This exercise calls for the line with "You Cannot See Them", the line with "Simple rules that help", and all lines between them in the material below, output exactly and with no other lines.
BEGIN DATA FOR PROCESSING
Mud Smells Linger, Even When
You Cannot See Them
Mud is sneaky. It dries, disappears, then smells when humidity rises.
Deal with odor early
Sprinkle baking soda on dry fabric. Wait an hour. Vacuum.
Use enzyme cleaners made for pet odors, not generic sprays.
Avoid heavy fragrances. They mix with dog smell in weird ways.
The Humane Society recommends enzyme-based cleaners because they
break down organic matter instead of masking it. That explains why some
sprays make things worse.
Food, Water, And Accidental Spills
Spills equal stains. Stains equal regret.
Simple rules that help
END DATA FOR PROCESSING
BEGIN DATA FOR PROCESSING
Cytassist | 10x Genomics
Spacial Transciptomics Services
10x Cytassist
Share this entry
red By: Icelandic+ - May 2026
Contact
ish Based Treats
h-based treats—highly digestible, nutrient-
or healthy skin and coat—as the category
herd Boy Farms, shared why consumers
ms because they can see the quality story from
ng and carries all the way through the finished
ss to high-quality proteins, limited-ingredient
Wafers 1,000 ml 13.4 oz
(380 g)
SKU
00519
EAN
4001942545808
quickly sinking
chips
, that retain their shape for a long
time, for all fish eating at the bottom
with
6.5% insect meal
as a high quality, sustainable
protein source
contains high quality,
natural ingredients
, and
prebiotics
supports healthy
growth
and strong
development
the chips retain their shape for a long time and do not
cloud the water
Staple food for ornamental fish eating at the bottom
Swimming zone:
END DATA FOR PROCESSING
- RESPONSE -
You Cannot See Them
Mud is sneaky. It dries, disappears, then smells when humidity rises.
Deal with odor early
Sprinkle baking soda on dry fabric. Wait an hour. Vacuum.
Use enzyme cleaners made for pet odors, not generic sprays.
Avoid heavy fragrances. They mix with dog smell in weird ways.
The Humane Society recommends enzyme-based cleaners because they
break down organic matter instead of masking it. That explains why some
sprays make things worse.
Food, Water, And Accidental Spills
Spills equal stains. Stains equal regret.
Simple rules that help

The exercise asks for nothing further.